As DealBook reported earlier this week, the 13-year-old California money management firm worth $7 billion dollars has been rocked by a bitter split between two of its founding members: CEO Peter J. Eichler Jr. and former CFO Roger B. Peikin, who was largely responsible for the company's business operations until his employment was terminated earlier this year.
In a complaint filed late last month in California State Superior Court, Peikin calls Eichler's ongoing activities "a tale of unchecked greed and hubris" and accuses "the not-so-benevolent dictator" Eichler, allegedly a "domineering and controlling" despot who "rules Aletheia with an iron fist," of staging a coup to oust Peikin "and seize unfettered control" over Aletheia. Peikin still holds a 28% stake in the firm.
"A Tale of Unchecked Greed and Hubris"
At issue, according to Peikin, are Eichler's trading practices, general disregard for regulatory controls, wanton expenditure of corporate assets for Eichler's personal benefit, and overall neglect of the business side of Aletheia's operations." Peikin further charges that Eichler engaged in "the manipulation of client accounts through the late allocation of trades, the 'busting' of unfavorable trades and the re-allocation of under-performing securities to Aletheia's broker-dealer's account," and that Eichler used his own personal account to trade millions of dollars in securities, even though doing so violated company protocol.
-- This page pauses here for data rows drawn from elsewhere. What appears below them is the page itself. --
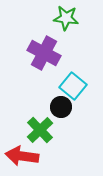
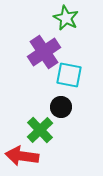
green star: rotated 20 degrees clockwise
purple cross: moved 1 px up; rotated 28 degrees clockwise
cyan square: moved 4 px left, 11 px up; rotated 28 degrees counterclockwise
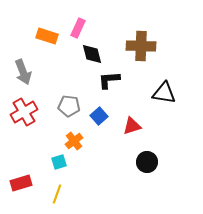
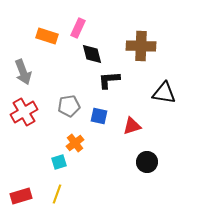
gray pentagon: rotated 15 degrees counterclockwise
blue square: rotated 36 degrees counterclockwise
orange cross: moved 1 px right, 2 px down
red rectangle: moved 13 px down
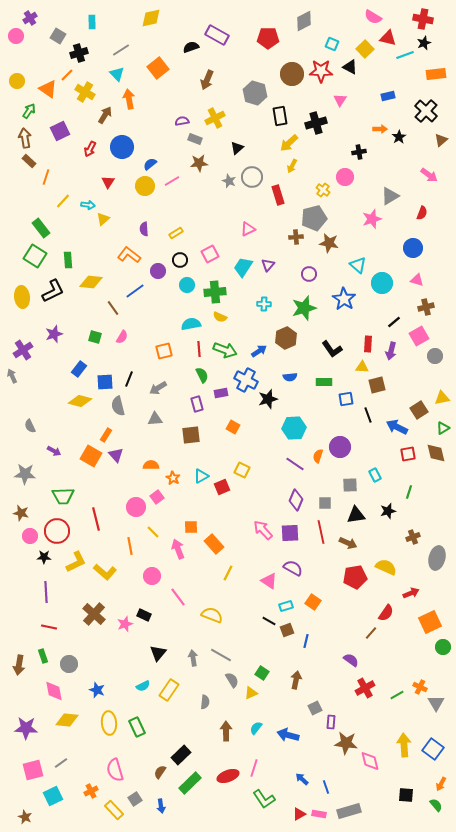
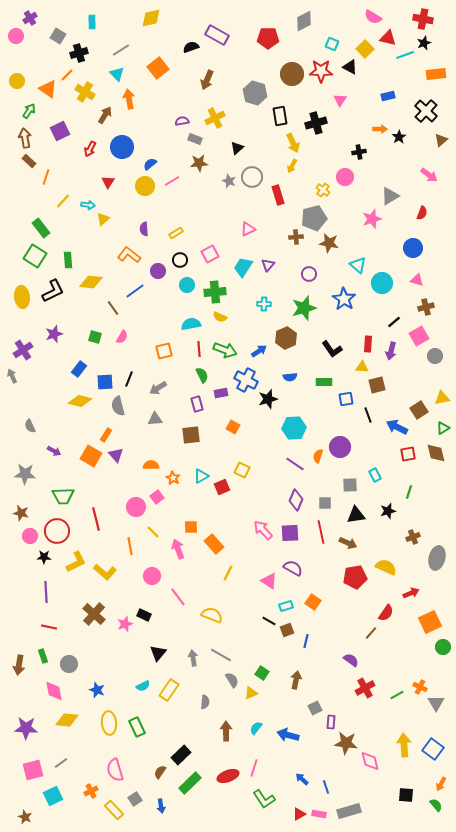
yellow arrow at (289, 143): moved 4 px right; rotated 72 degrees counterclockwise
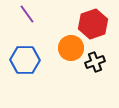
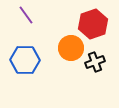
purple line: moved 1 px left, 1 px down
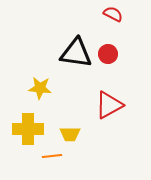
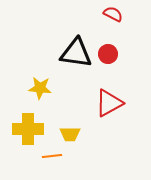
red triangle: moved 2 px up
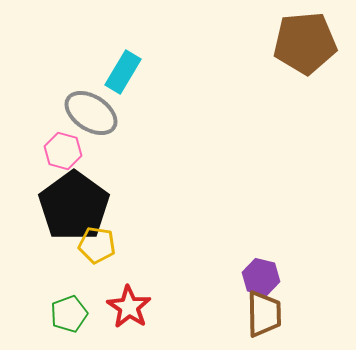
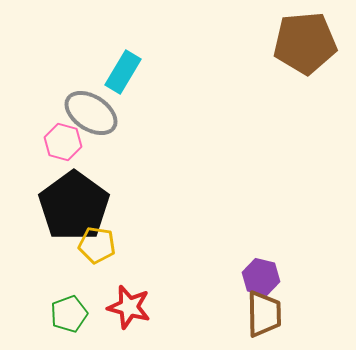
pink hexagon: moved 9 px up
red star: rotated 18 degrees counterclockwise
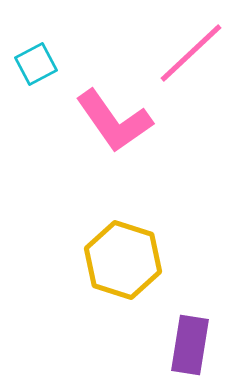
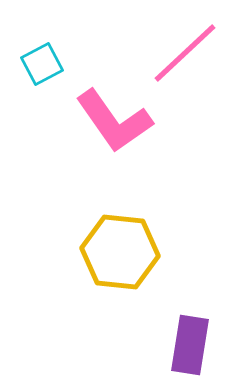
pink line: moved 6 px left
cyan square: moved 6 px right
yellow hexagon: moved 3 px left, 8 px up; rotated 12 degrees counterclockwise
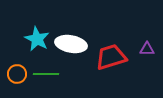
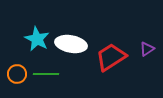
purple triangle: rotated 35 degrees counterclockwise
red trapezoid: rotated 16 degrees counterclockwise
An ongoing investigation by the SEC over improprieties relating to record- and book-keeping practices also exacerbated tensions between the two men, though a settlement is evidently in the works.
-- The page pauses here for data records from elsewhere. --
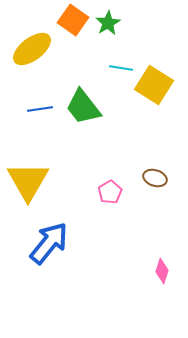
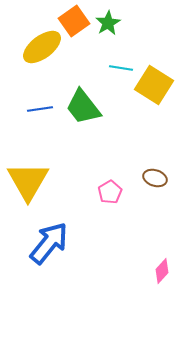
orange square: moved 1 px right, 1 px down; rotated 20 degrees clockwise
yellow ellipse: moved 10 px right, 2 px up
pink diamond: rotated 25 degrees clockwise
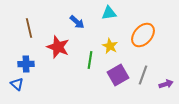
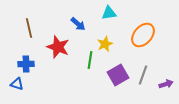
blue arrow: moved 1 px right, 2 px down
yellow star: moved 5 px left, 2 px up; rotated 21 degrees clockwise
blue triangle: rotated 24 degrees counterclockwise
A New Malibu Home and Lavish Hotel Suites
Furthermore, according to Peikin, Eichler has a regular habit of transferring Aletheia funds into his own personal account, which he then uses for his own personal gain, to the tune of millions of dollars for a new home in Malibu, renovating company offices, and expenditures of between $16,000 and $18,000 a night on lavish hotel suites. Eichler also appeared to be grooming his successor in the form of his son, Peter Eichler III, who was brought into the firm in mid-2009.
As a result, per the complaint, Eichler allegedly began a systematic campaign to strip Peikin of any power starting around the arrival of Eichler's son, seizing control of bank accounts and blocking Peikin from having check-signing authority and online account access -- even though Aletheia's bylaws "required two signatures on checks over $1,000." Peikin, who was fired by Aletheia's Board of Directors in June, further accuses Eichler of instructing Aletheia employees to intercept emails, phone calls, and secretly search Peikin's offices and image computer hard drives.
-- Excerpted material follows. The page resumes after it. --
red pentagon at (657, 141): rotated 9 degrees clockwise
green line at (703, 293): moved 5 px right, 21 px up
A B&N spokeswoman declined to comment to DailyFinance. But clearly the spotlight now being shined on Aletheia's less-than-satisfactory business practices and legal troubles is the last thing B&N needs as it prepares to entertain serious sales offers. The company's proxy fight with its second largest-shareholder (and alleged Aletheia ally) Ron Burkle may be over for now, but a 17% stake is hardly small. And if that stake is fraught with questions of improper trading practices, and the money involved includes B&N shares, the company may need to figure out any means necessary to divest itself of a troublesome investor and move that much more definitively towards its future -- public or private.